What can be said with some certainty, however, is that if
they are stored incorrectly the data can be lost in a matter of weeks or
months. Strong sunlight is a real killer for recordable discs, as is excessive
heat and humidity, and it goes without saying – but I’ll say it anyway – that
scratches and careless handling can also destroy discs. In short, if you keep
your discs in the kind of conditions you would be comfortable in, but without
the sunlight, then they should last for between 25 to 50 years, maybe a lot
longer, and you can take it as read that good quality discs from top name
manufacturers should last longer than cheapo no-name discs. For complete security it’s a good idea to
re-record your data every 10 years, or store a mothballed PC (and the
instructions how to use it) along with your discs if you want them to be
accessible to future generations.
05/02/07
Ripples on the Screen
Hello Rick, during the past few months I have noticed a
strange screen distortion. It is as if the inside of the screen is being
continually washed over by a regular and constant series of ripples, rather
like regular ripples on a beach! The
computer performance doesn't seem to be affected. I am wondering if it is a
simple setting problem that I am not aware of and whether you have encountered
it before?
Don Roylance
A. I can think of two possibilities. The first one happened
to me, some years ago, and it all began when I installed a new desk light from
Ikea. The lamp is a low-voltage type, with a super-bright bulb on the end of a
telescopic arm. In the base of the lamp there’s was a chunky mains transformer
and if it came within a foot of a CRT monitor the magnetic field it generated
produced something very similar to the rippling effect you describe. Similar
things can happen if you have any other mains power devices, or indeed anything
with coils or transformers close to a CRT display.

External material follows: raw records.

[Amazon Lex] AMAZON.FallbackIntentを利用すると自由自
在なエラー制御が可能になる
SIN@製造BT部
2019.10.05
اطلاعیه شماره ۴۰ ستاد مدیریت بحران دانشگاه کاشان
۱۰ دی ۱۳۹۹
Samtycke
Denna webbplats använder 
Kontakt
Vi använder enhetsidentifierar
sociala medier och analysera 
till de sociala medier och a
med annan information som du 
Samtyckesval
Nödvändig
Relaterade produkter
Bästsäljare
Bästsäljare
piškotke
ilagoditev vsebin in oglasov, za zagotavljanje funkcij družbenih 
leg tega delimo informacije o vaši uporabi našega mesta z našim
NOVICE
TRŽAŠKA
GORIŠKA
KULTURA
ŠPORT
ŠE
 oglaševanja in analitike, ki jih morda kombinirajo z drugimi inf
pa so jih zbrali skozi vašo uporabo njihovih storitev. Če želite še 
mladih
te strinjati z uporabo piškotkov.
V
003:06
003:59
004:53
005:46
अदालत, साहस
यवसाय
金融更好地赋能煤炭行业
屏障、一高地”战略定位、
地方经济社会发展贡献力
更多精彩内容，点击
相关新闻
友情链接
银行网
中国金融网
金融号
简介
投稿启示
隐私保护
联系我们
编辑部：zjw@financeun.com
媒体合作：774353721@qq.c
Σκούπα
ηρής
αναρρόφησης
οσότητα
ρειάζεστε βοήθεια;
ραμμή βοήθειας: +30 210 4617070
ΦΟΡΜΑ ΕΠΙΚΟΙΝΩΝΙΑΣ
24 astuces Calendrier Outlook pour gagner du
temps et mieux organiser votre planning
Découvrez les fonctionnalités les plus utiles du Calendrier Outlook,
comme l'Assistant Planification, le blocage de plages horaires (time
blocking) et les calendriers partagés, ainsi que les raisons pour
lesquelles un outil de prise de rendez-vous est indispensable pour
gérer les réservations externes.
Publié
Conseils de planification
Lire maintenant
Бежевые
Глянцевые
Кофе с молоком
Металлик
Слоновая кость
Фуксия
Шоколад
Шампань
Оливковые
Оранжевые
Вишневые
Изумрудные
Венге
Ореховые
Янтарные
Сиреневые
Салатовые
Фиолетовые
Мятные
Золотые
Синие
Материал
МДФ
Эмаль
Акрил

The other possibility is a fault. It’s most
likely the monitor but I’ve been bitten often enough to know that anything is
possible. However, the easy way to check is to substitute a known good monitor,
and if the ripples go away Robert’s your mother’s brother... Unfortunately it’s
simply not economic to repair most monitors, so if it turns out to be dicky it’s
a good excuse to upgrade to a bigger brighter and thinner display (if you are
replacing a CRT model).
02/02/07
Standby Kills Laptop Wi-Fi Connection
Hi Rick, when I put my laptop on standby and then open it
again I find my wireless link has gone. I can fix that but it is a
nuisance. I never used to have this
problem so what have I erroneously altered and what please can I do to sort it?
Alan Kennedy
A. Since it used to be okay the most likely
explanation is that your machine’s power management settings have changed. This
could be in Windows or more likely the Wi-Fi card or adaptors own setup
utility. The place to look is Device Manager, press Winkey + Break, select
Hardware > Device Manager and navigate your way to your wireless adaptor’s
entry. Right click on it and select Properties and check the contents of the
Advanced or Power Management tabs for any items that suggest Windows is allowed
to switch it off when the computer is in Standby or Power Save mode.